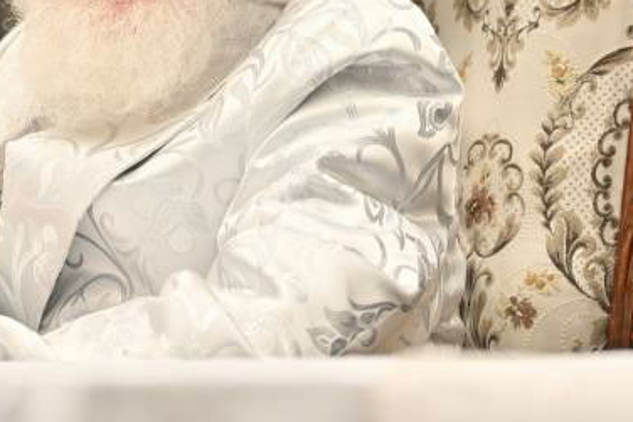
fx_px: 9586
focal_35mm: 545
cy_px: -102
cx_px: 197
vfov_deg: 2.5
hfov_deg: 3.8
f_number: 2.8
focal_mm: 200
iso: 800
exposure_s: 1/800
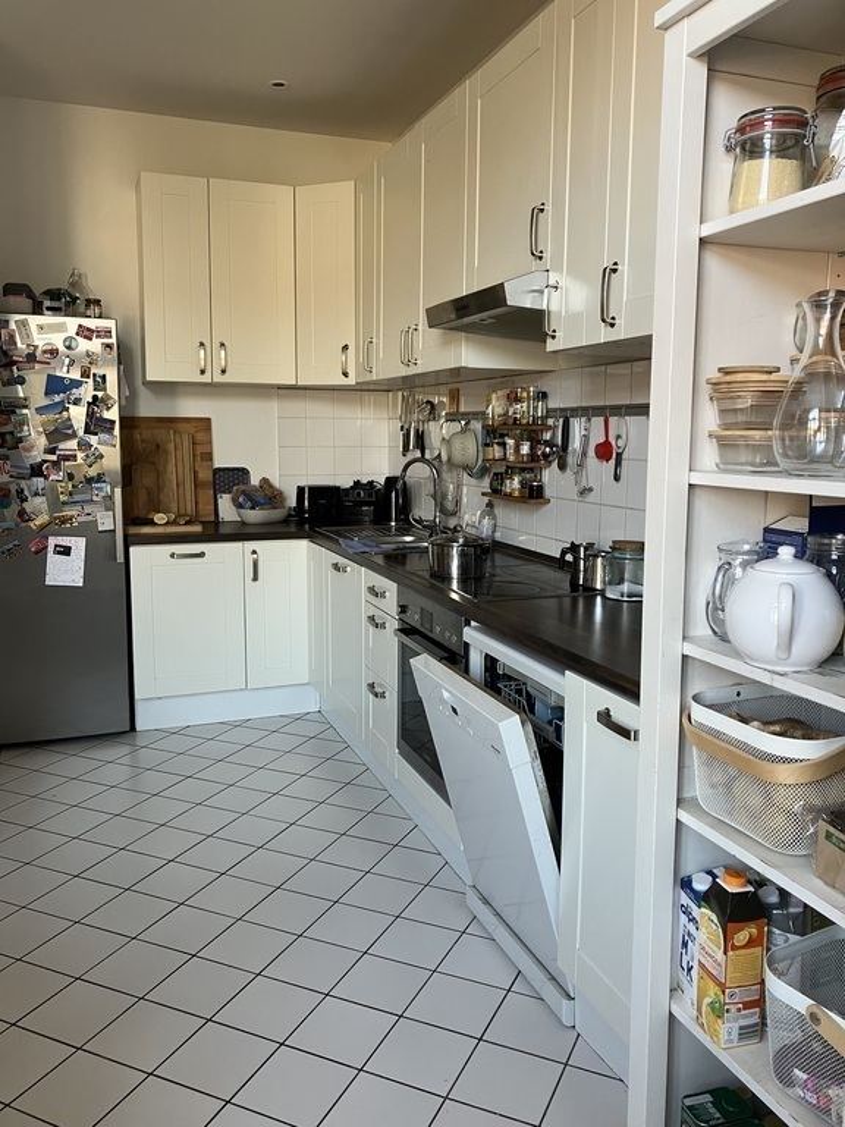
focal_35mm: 28
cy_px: 564
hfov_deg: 49.7
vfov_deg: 63.4
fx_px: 911
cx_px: 422
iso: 100
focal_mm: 3.99
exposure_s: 1/60
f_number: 1.8
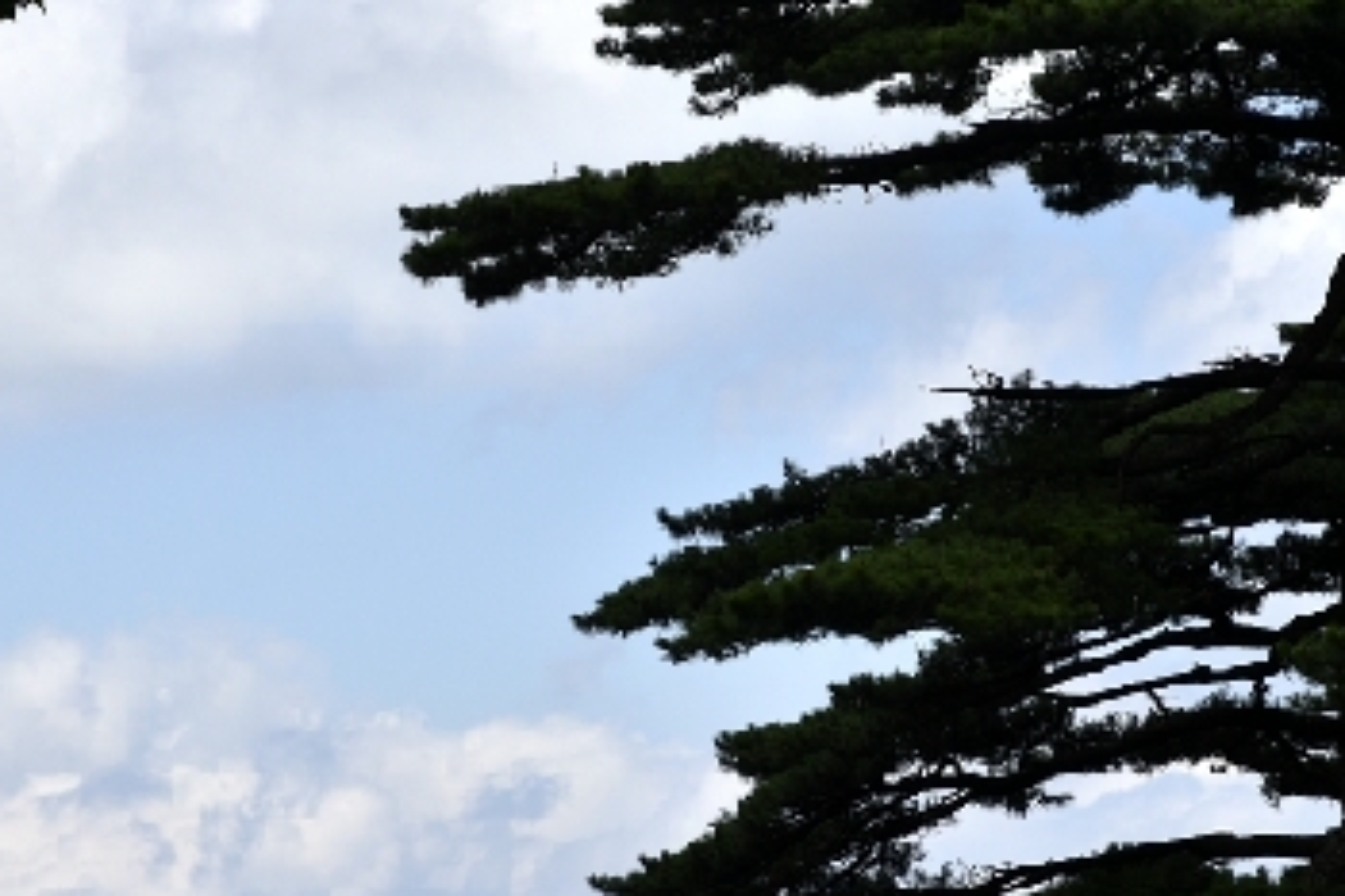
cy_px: 446
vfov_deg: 6.3
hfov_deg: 9.4
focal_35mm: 219
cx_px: 726
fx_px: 8173
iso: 100
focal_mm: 85
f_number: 6.3
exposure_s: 1/640
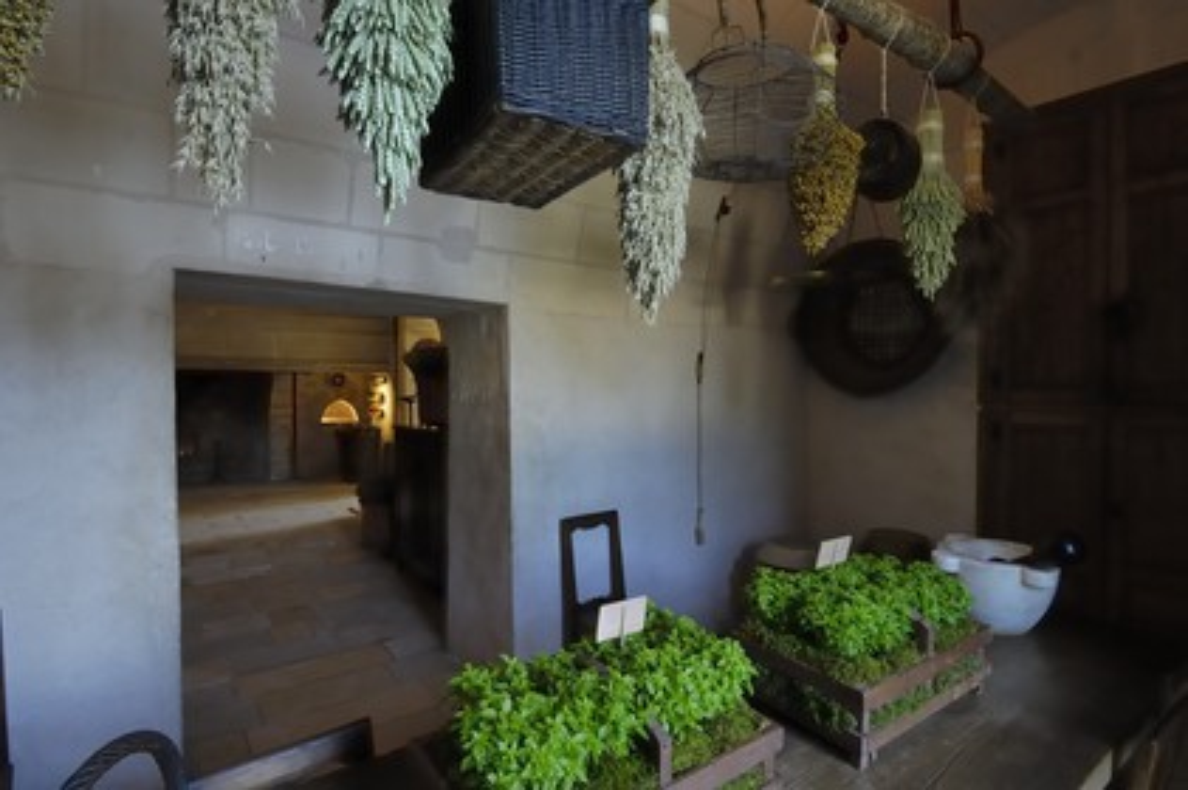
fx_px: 594
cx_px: 594
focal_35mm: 18
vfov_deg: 67.3
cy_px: 395
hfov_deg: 90.0
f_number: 11
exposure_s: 1.5
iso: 100
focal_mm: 12
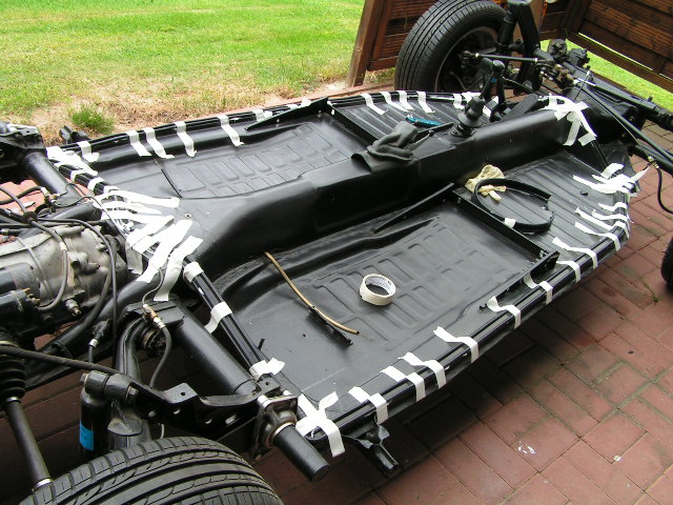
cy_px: 252
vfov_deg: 37.7
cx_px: 336
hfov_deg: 49.0
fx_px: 739
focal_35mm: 38
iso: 50
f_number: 4.5
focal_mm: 6.3
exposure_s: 1/30
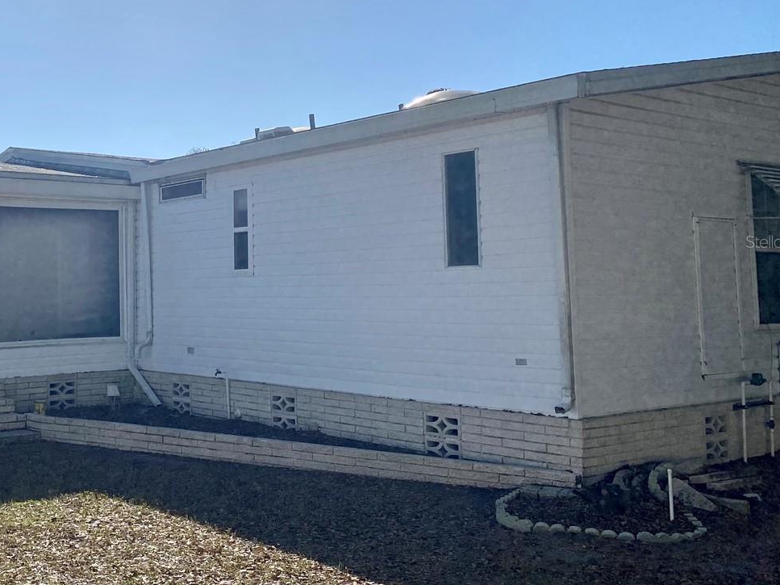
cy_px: 242
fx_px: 969
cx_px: 177
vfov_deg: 33.5
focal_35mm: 43
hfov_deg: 42.2
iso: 32
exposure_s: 1/6757
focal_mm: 4.25
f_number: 1.8
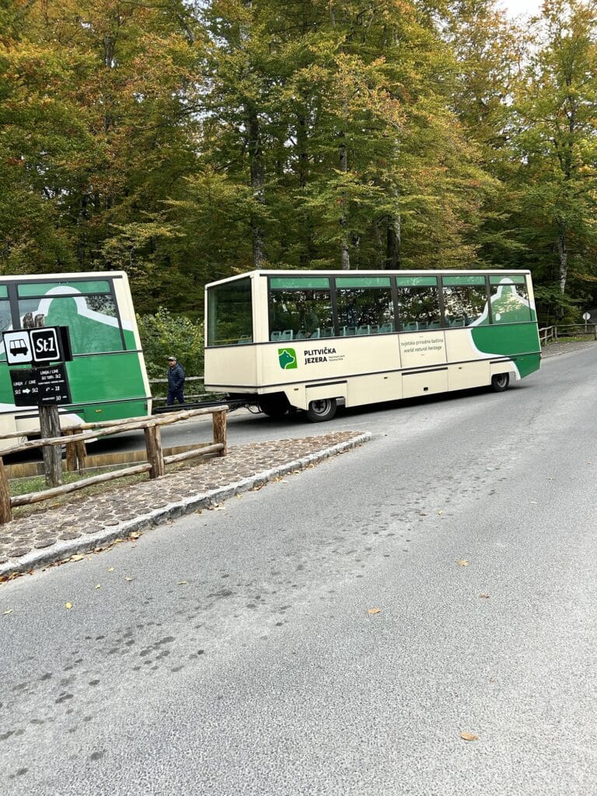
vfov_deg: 67.3
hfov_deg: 53.1
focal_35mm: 26
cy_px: 398
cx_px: 298
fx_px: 598
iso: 40
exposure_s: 1/121
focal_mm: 5.7
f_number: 1.5
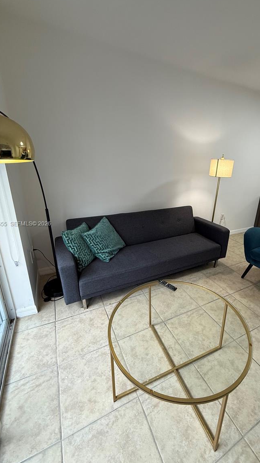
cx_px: 158
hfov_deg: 66.3
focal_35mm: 16
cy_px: 224
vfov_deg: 99.3
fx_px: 196
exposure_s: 1/120
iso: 200
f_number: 2.2
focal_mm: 2.22
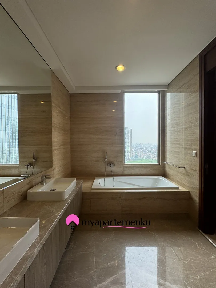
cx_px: 108
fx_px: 116
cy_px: 144
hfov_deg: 85.7
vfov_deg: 102.1
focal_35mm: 14
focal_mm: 2.22
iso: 40
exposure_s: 1/130
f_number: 2.2
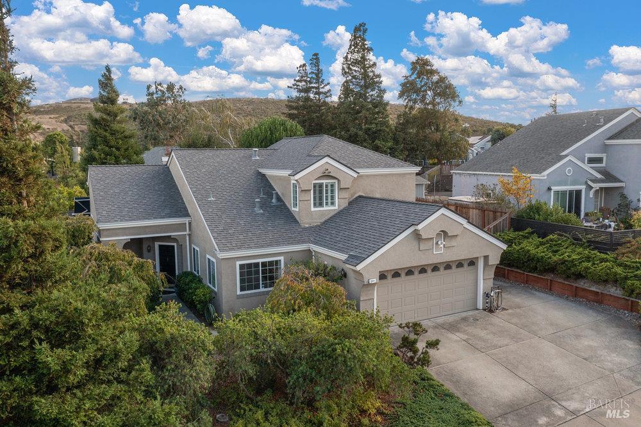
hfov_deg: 65.5
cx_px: 320
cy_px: 214
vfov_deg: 46.4
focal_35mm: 28
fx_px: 498
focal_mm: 10.26
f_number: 5
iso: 100
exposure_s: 1/320
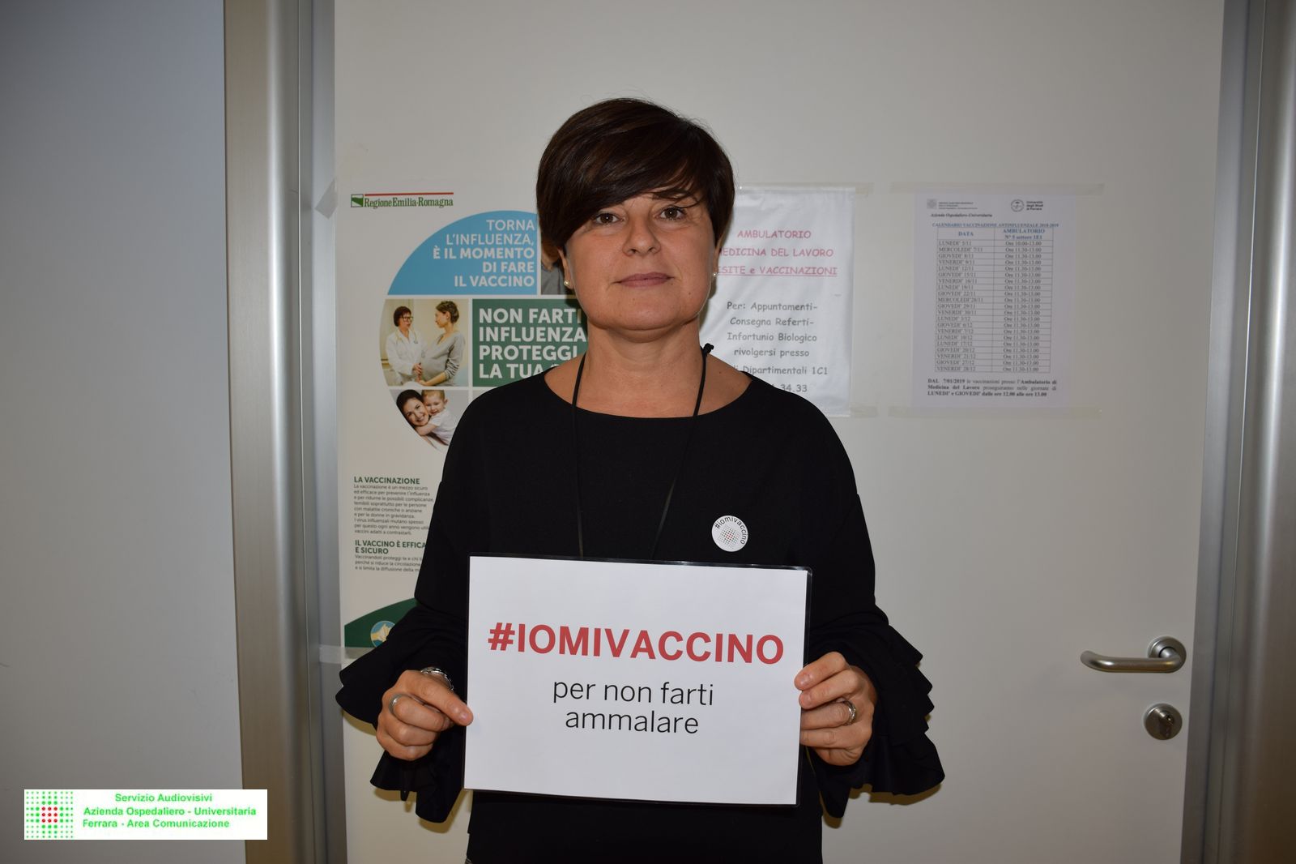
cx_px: 648
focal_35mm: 30
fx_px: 1080
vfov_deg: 43.6
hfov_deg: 61.9
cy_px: 432
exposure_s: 1/60
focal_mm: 20
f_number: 3.5
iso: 100
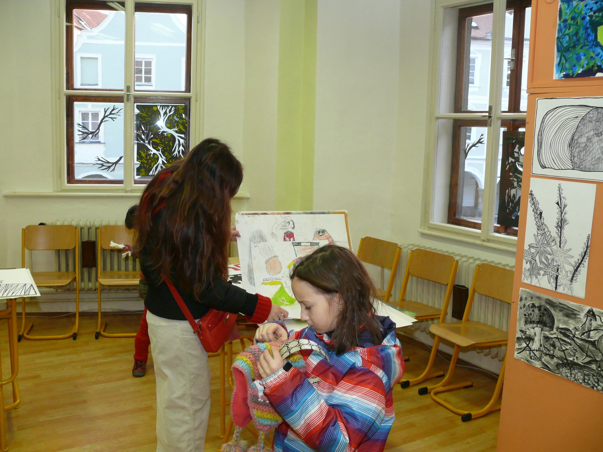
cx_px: 302
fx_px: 610
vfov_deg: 40.7
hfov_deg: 52.6
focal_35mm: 35
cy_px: 226
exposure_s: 1/50
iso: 200
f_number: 2.8
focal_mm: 7.4
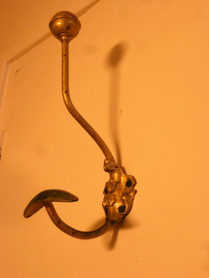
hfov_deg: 29.7
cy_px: 139
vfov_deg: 38.9
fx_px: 394
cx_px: 104
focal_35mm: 49
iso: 400
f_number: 4.1
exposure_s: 1/20
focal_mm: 8.7
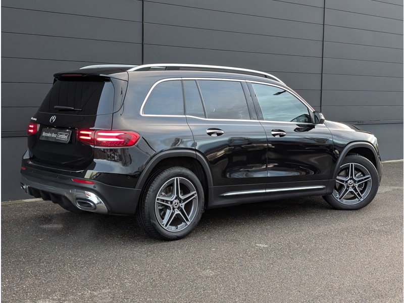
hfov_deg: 38.9
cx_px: 202
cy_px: 152
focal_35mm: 49
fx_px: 572
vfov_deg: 29.7
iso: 258
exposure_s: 1/299
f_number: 1.68
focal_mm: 6.9
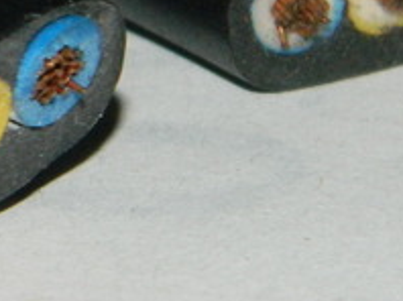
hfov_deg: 3.0
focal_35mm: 653
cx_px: -98
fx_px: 7593
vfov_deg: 2.3
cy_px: 155
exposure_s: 1/60
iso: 200
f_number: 13.4
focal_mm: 23.2
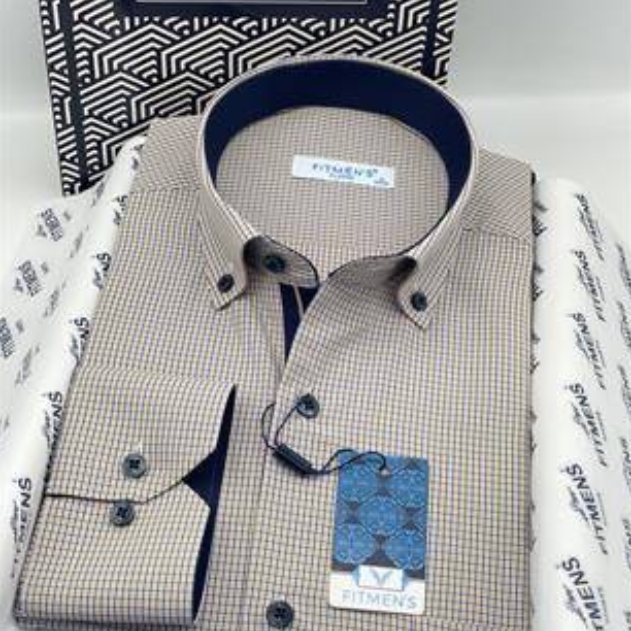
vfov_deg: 27.7
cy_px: 288
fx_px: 1279
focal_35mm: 62
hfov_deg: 27.7
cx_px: 316
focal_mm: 6
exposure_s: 1/122
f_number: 2
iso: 25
==============================
- **WORK ITEM**
Transcribe the records above exactly, excluding every picture.

- **SOLVED EXERCISE**
fx_px: 9586
focal_35mm: 545
cy_px: -102
cx_px: 197
vfov_deg: 2.5
hfov_deg: 3.8
f_number: 2.8
focal_mm: 200
iso: 800
exposure_s: 1/800
focal_35mm: 28
cy_px: 564
hfov_deg: 49.7
vfov_deg: 63.4
fx_px: 911
cx_px: 422
iso: 100
focal_mm: 3.99
exposure_s: 1/60
f_number: 1.8
cy_px: 446
vfov_deg: 6.3
hfov_deg: 9.4
focal_35mm: 219
cx_px: 726
fx_px: 8173
iso: 100
focal_mm: 85
f_number: 6.3
exposure_s: 1/640
fx_px: 594
cx_px: 594
focal_35mm: 18
vfov_deg: 67.3
cy_px: 395
hfov_deg: 90.0
f_number: 11
exposure_s: 1.5
iso: 100
focal_mm: 12
cy_px: 252
vfov_deg: 37.7
cx_px: 336
hfov_deg: 49.0
fx_px: 739
focal_35mm: 38
iso: 50
f_number: 4.5
focal_mm: 6.3
exposure_s: 1/30
cy_px: 242
fx_px: 969
cx_px: 177
vfov_deg: 33.5
focal_35mm: 43
hfov_deg: 42.2
iso: 32
exposure_s: 1/6757
focal_mm: 4.25
f_number: 1.8
vfov_deg: 67.3
hfov_deg: 53.1
focal_35mm: 26
cy_px: 398
cx_px: 298
fx_px: 598
iso: 40
exposure_s: 1/121
focal_mm: 5.7
f_number: 1.5
cx_px: 158
hfov_deg: 66.3
focal_35mm: 16
cy_px: 224
vfov_deg: 99.3
fx_px: 196
exposure_s: 1/120
iso: 200
f_number: 2.2
focal_mm: 2.22
cx_px: 108
fx_px: 116
cy_px: 144
hfov_deg: 85.7
vfov_deg: 102.1
focal_35mm: 14
focal_mm: 2.22
iso: 40
exposure_s: 1/130
f_number: 2.2
hfov_deg: 65.5
cx_px: 320
cy_px: 214
vfov_deg: 46.4
focal_35mm: 28
fx_px: 498
focal_mm: 10.26
f_number: 5
iso: 100
exposure_s: 1/320
cx_px: 648
focal_35mm: 30
fx_px: 1080
vfov_deg: 43.6
hfov_deg: 61.9
cy_px: 432
exposure_s: 1/60
focal_mm: 20
f_number: 3.5
iso: 100
cx_px: 302
fx_px: 610
vfov_deg: 40.7
hfov_deg: 52.6
focal_35mm: 35
cy_px: 226
exposure_s: 1/50
iso: 200
f_number: 2.8
focal_mm: 7.4
hfov_deg: 29.7
cy_px: 139
vfov_deg: 38.9
fx_px: 394
cx_px: 104
focal_35mm: 49
iso: 400
f_number: 4.1
exposure_s: 1/20
focal_mm: 8.7
hfov_deg: 38.9
cx_px: 202
cy_px: 152
focal_35mm: 49
fx_px: 572
vfov_deg: 29.7
iso: 258
exposure_s: 1/299
f_number: 1.68
focal_mm: 6.9
hfov_deg: 3.0
focal_35mm: 653
cx_px: -98
fx_px: 7593
vfov_deg: 2.3
cy_px: 155
exposure_s: 1/60
iso: 200
f_number: 13.4
focal_mm: 23.2
vfov_deg: 27.7
cy_px: 288
fx_px: 1279
focal_35mm: 62
hfov_deg: 27.7
cx_px: 316
focal_mm: 6
exposure_s: 1/122
f_number: 2
iso: 25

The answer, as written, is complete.